───── Data records

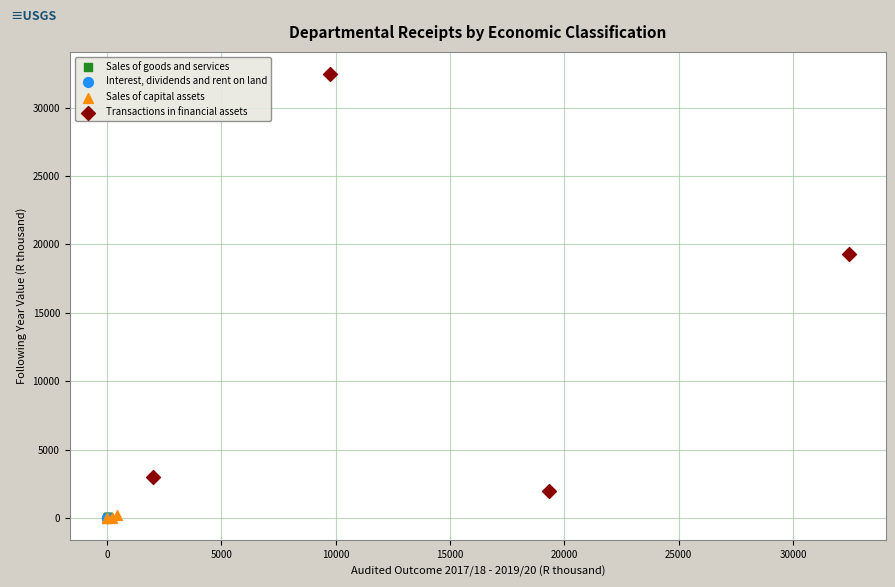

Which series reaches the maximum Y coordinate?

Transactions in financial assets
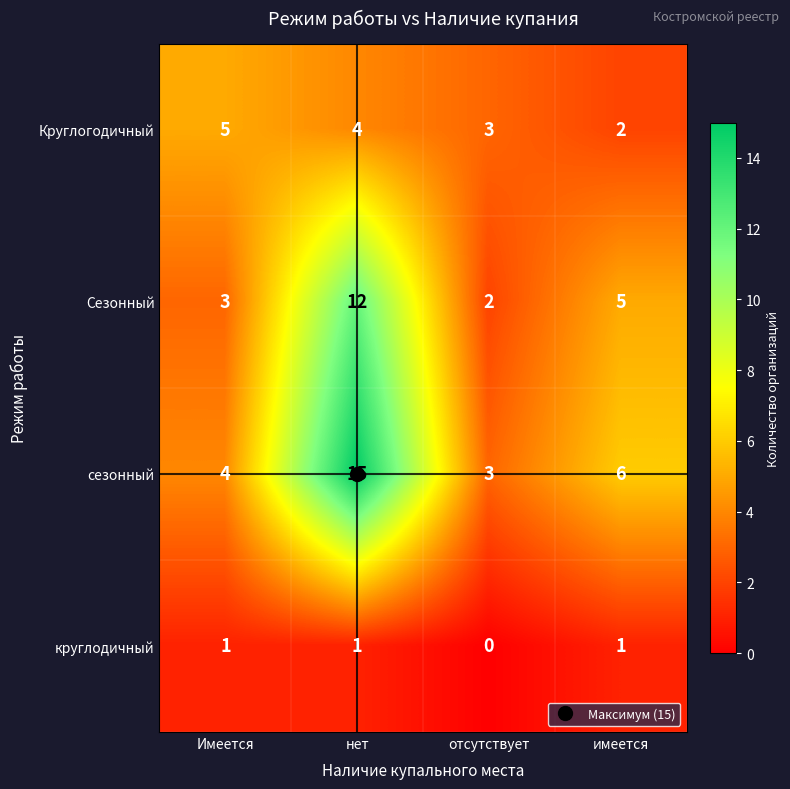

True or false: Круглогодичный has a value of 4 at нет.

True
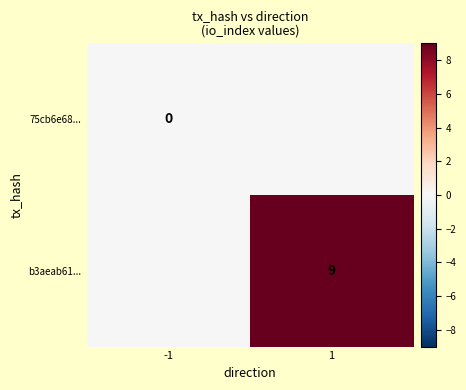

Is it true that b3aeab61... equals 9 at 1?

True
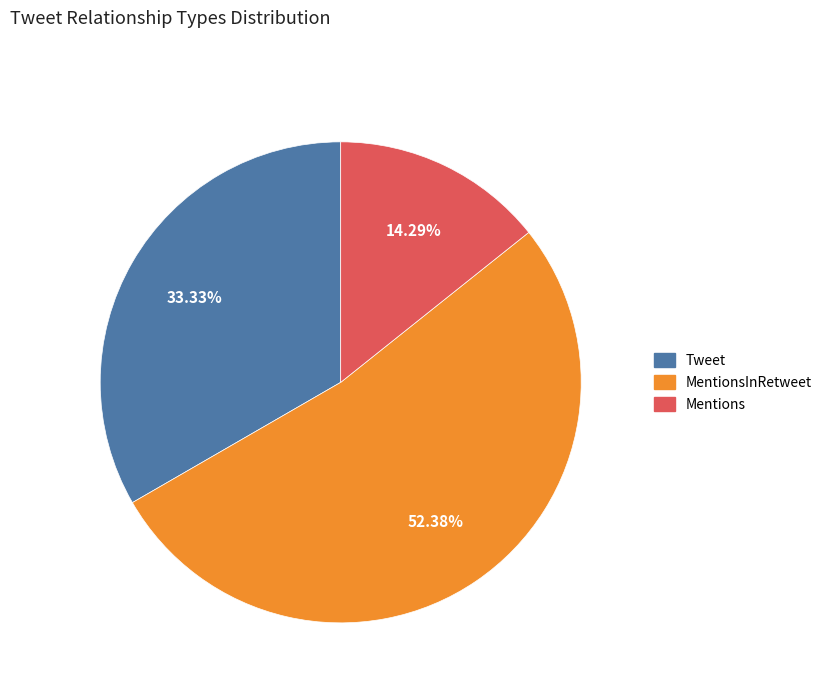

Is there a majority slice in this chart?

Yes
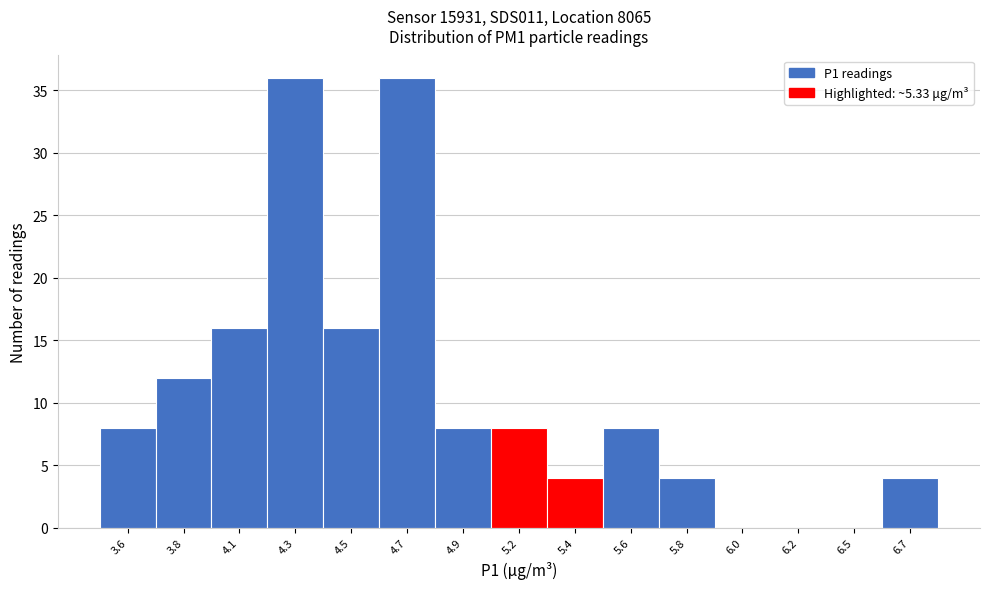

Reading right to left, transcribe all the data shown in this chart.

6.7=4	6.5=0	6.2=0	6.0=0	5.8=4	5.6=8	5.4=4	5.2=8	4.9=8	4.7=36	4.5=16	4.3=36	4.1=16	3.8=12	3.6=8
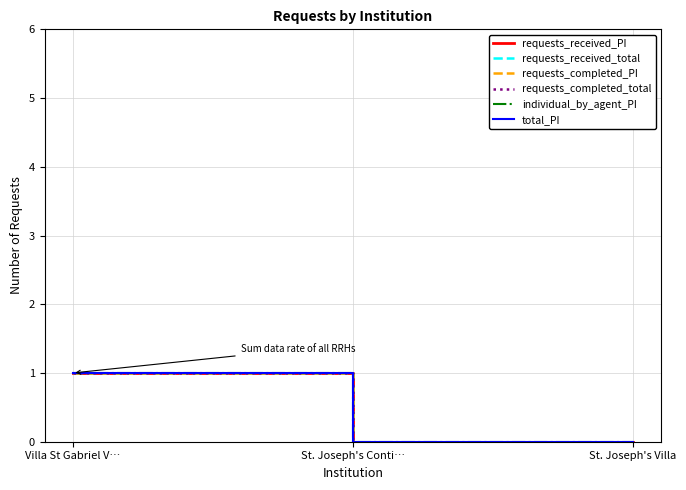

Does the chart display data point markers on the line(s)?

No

──────────

• [The task]: Recast each nonblank line of the data above as a row in a Markdown table with the columns "Row" and "Line", numbering the rows in order. Leave the picture lines out.

• [Answer space]:
| Row | Line |
|---|---|
| 1 | Which series reaches the maximum Y coordinate? |
| 2 | Transactions in financial assets |
| 3 | True or false: Круглогодичный has a value of 4 at нет. |
| 4 | True |
| 5 | Is it true that b3aeab61... equals 9 at 1? |
| 6 | True |
| 7 | Is there a majority slice in this chart? |
| 8 | Yes |
| 9 | Reading right to left, transcribe all the data shown in this chart. |
| 10 | 6.7=4	6.5=0	6.2=0	6.0=0	5.8=4	5.6=8	5.4=4	5.2=8	4.9=8	4.7=36	4.5=16	4.3=36	4.1=16	3.8=12	3.6=8 |
| 11 | Does the chart display data point markers on the line(s)? |
| 12 | No |